Fictional drama/ Nautical
In September 1884, the Royal Navy ship HMS Wasp set out for Inishtrahull, Ireland’s most northerly inhabited island, carrying men whose work it was to evict the inhabitants of this tiny island who had not paid their rent to their distant absentee landlord. The Wasp didn’t make it, nor did most of its crew and passengers, foundering in the narrow strait between Toraigh Island and the mainland.
Around this historical event, author Tom Sigafoos has written a plausible and entertaining novel beautifully set in its time, culture, and landscape. But The Cursing Stone is also a political story. At its heart is the conflict between tradition and modernity, between definitions of ownership, between an agrarian society and an industrial one.
The inhabitants of Toraigh still practise a form of Celtic Christianity, liberally laced with pre-Christian practices, defending the beliefs to their assigned priest what was bequeathed to them by St. Colmcille (Columba) himself in the 6th century. The traditional stories and beliefs about Toraigh described in the Lebor Gabála Érenn (a collection of legends about the founding and invasions of Ireland, dating in written form from the 11th C) are part of the heartbeat of life on the island, in direct conflict with the Church’s teaching and that of the priest. Eithne, the healer of Toraigh, is predominant in keeping these beliefs alive.

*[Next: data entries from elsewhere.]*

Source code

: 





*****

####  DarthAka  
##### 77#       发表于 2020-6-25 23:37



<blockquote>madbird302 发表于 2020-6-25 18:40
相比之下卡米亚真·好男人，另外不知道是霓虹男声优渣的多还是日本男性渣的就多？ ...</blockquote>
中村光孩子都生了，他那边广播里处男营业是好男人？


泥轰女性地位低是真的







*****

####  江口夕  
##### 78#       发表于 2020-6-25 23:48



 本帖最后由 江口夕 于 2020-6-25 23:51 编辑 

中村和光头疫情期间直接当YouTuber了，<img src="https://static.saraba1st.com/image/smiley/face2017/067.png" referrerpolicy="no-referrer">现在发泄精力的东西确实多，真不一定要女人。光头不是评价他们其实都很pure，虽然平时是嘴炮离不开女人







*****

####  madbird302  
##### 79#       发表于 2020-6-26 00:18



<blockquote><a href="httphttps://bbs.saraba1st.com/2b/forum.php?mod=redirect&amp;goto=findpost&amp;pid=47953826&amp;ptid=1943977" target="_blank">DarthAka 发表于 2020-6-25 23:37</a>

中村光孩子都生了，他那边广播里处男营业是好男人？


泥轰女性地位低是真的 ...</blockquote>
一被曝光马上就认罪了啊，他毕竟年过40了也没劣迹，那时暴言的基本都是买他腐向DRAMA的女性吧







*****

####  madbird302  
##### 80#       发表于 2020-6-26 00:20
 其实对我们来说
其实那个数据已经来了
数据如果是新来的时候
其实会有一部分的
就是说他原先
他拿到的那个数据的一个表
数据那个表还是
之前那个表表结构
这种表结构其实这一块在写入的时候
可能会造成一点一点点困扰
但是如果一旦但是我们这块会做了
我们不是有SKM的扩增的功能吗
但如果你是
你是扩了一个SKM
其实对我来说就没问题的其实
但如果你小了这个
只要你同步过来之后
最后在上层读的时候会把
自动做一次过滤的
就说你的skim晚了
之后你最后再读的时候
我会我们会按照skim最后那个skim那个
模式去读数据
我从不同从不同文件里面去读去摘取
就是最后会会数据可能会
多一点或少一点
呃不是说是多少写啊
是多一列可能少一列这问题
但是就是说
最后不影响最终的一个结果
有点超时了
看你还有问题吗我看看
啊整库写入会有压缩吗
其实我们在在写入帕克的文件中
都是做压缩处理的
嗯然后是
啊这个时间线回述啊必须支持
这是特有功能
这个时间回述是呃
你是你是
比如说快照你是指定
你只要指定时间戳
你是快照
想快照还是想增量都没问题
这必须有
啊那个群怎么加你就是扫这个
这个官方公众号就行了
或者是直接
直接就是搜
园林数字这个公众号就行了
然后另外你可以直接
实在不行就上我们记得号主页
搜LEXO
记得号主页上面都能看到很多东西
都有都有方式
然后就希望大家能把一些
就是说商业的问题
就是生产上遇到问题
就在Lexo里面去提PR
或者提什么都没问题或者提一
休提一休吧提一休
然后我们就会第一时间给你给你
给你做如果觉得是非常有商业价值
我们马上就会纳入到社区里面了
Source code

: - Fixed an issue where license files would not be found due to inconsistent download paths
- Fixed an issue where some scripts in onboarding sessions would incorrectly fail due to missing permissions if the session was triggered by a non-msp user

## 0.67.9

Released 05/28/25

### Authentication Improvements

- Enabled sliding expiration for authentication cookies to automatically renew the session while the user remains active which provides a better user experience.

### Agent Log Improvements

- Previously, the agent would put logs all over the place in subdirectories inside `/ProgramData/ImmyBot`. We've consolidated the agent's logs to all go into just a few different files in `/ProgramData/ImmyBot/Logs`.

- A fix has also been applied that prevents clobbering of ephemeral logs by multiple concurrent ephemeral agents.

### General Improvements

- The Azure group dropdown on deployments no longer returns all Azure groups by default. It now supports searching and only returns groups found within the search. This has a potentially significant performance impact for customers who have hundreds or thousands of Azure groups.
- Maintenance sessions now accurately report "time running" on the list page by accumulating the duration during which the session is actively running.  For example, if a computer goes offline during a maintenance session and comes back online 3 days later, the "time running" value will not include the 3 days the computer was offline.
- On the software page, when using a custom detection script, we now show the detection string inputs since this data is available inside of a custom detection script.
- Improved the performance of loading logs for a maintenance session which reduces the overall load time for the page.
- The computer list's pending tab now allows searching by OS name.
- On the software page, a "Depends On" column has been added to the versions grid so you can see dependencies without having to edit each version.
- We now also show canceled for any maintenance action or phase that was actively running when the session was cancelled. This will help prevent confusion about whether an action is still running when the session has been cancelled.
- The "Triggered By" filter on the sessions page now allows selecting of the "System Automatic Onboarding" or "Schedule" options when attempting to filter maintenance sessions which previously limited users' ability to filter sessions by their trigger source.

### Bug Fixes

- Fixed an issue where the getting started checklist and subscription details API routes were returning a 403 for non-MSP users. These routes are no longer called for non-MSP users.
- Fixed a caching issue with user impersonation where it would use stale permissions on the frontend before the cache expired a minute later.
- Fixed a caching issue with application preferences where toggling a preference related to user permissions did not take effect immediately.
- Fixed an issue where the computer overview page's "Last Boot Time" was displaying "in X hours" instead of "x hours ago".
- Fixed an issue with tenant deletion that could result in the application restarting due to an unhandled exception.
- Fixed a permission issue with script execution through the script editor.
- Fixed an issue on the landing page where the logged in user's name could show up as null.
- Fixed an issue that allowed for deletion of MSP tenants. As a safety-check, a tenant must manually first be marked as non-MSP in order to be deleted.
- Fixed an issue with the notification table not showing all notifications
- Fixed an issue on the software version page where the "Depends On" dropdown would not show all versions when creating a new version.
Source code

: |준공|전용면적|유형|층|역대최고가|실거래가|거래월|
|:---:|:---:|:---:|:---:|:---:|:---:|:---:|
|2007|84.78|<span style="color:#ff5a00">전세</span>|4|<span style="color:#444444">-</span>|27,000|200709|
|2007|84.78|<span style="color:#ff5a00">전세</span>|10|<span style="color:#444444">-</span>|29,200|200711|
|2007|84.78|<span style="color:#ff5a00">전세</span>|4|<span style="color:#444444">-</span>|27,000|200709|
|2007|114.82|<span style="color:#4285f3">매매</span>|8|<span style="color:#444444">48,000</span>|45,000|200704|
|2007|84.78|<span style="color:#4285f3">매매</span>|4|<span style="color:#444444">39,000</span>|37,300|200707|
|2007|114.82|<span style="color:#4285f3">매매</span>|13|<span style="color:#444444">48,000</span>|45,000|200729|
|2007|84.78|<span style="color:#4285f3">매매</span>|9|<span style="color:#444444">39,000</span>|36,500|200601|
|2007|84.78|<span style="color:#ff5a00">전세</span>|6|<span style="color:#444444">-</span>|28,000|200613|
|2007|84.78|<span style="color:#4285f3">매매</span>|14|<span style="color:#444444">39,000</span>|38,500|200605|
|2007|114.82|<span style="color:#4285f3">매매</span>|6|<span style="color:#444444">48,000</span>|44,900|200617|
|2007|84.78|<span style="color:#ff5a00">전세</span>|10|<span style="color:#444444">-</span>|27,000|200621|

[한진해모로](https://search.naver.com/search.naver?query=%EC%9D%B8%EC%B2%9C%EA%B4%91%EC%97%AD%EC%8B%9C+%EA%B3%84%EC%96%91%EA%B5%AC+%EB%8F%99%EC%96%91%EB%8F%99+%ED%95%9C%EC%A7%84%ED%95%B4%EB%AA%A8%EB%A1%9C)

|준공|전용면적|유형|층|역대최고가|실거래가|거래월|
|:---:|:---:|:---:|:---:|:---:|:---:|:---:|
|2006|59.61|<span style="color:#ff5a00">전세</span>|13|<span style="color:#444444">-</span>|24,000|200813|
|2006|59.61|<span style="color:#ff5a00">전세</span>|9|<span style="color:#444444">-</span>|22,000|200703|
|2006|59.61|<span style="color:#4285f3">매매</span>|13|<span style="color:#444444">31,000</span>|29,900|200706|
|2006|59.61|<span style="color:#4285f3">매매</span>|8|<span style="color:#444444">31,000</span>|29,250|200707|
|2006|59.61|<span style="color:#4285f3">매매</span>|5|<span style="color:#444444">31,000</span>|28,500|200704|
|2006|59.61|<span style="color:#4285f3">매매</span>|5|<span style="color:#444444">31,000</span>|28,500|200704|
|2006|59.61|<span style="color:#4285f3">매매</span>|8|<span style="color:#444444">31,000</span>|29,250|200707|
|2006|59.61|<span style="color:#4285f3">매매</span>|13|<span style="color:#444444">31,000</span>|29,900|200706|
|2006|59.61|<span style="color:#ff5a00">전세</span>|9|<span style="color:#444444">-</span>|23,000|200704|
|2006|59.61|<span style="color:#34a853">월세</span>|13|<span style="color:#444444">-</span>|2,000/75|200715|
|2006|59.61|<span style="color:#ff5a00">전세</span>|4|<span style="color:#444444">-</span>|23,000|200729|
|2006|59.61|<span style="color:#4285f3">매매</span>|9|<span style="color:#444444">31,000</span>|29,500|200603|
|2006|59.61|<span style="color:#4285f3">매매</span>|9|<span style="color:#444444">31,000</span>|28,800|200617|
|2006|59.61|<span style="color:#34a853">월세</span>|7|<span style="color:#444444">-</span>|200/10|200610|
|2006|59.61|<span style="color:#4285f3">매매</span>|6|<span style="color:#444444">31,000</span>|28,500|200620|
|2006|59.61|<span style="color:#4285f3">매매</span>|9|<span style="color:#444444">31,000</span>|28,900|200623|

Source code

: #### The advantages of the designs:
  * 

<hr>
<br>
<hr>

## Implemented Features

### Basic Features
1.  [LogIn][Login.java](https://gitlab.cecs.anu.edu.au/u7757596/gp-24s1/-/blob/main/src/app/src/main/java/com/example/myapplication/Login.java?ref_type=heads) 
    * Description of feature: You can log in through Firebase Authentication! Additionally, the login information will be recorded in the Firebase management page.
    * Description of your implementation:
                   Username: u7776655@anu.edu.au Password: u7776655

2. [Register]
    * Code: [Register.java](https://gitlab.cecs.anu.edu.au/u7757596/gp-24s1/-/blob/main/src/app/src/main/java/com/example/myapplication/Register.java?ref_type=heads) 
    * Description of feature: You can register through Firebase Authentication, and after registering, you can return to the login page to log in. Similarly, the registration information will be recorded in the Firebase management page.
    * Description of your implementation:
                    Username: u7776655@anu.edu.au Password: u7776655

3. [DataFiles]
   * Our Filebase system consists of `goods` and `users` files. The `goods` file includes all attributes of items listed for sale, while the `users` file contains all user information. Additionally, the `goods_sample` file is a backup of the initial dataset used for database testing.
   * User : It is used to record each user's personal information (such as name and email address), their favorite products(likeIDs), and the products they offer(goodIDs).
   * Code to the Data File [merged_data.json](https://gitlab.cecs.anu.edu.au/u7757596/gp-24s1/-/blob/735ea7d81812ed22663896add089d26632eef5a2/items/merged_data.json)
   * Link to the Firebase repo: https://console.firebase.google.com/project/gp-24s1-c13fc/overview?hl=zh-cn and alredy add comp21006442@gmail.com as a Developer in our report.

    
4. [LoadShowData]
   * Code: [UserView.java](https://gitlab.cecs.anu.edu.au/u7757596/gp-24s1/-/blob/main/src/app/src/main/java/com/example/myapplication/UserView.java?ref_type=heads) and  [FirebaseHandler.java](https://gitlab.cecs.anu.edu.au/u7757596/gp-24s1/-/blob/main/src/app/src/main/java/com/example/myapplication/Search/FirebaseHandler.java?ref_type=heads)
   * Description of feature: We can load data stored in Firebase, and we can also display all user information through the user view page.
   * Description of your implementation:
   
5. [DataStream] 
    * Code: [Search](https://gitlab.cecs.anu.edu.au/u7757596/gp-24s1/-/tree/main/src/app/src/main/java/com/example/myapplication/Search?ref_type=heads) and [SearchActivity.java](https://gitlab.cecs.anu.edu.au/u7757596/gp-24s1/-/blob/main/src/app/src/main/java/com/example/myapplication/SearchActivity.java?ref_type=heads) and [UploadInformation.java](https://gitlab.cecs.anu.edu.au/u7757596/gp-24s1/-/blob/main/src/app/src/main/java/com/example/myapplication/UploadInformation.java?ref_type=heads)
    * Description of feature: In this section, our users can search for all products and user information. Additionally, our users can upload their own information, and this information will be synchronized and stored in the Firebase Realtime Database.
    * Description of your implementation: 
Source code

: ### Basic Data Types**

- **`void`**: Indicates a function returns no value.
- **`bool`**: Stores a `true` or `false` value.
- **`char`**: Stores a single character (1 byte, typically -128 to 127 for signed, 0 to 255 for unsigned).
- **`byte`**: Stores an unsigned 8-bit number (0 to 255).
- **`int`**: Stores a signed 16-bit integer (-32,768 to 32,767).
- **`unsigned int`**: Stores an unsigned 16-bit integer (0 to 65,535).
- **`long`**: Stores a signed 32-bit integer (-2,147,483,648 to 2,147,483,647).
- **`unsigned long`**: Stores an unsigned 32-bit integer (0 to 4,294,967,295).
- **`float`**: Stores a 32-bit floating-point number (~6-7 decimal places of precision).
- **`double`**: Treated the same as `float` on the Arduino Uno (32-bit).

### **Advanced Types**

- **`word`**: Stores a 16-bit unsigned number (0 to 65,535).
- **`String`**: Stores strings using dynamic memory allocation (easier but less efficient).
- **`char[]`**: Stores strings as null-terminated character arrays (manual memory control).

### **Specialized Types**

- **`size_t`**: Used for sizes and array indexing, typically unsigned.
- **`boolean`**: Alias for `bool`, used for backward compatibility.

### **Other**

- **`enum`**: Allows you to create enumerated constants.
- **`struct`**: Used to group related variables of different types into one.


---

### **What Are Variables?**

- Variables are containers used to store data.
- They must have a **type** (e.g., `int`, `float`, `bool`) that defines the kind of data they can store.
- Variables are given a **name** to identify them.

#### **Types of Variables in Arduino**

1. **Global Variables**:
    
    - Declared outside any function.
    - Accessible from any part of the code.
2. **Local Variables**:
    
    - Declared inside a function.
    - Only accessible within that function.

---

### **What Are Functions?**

Eithne’s nephew Ruairí is an island boy in whom both the local priest and the local schoolteacher see great promise. He is also the heir to the role of ‘King of Toraigh’, the leader of the island’s people. When an accident robs him of the sight in one eye, he must forfeit that role, and with the help of the schoolteacher is granted a place in the Admiralty’s cartography school on the mainland.
Life aboard HMS Wasp is in stark counterpoint to the traditional life on Toraigh, although parallels are drawn. Sub-lieutenant Gubby is a young man unsure of his place in navy life; overweight, hesitant and unskilled in leadership, he is further hampered by an irascible, ill captain. The Wasp is a steamship, powered by coal, a machine lacking any of the romance of a sailing ship, a symbol of the modern, industrial world that will come into direct conflict with the traditions of Toraigh and Inishtrahull.
In between these two stands the lighthouse, a bridge between tradition and modernity, the past and the future: the island light is the last light seen by Irishmen and women sailing to North America. It too is threatened by changes driven by efficiency and cold bureaucracy.
The beginning chapters of The Cursing Stone, setting up the characters and conflicts in the three major settings, easily drew me in. Personalities are painted with a light hand, and the reader’s sympathies are drawn towards Ruairí and Gubby. When Ruairí’s brother Eoghan becomes a labourer at the lighthouse, we have a triumvirate of young men with whom we share the story.
The last third of the novel, as it moves towards its historical and narrative climax, kept me reading until late, written with skill and evocative action. It is the middle chapters that are, to some extent, less convincing, especially regarding Gubby. He remained a character without real definition, moving between evoking sympathy and irritation, never quite coalescing. Ruairí too is unsure of himself in this section, vacillating over his decisions, but his choices and his subsequent responses come into focus.
Overall, though, The Cursing Stone is a well written story of a small event, both geographically and historically, but one piece of Ireland’s 19th-century history in which so much of the whole is reflected.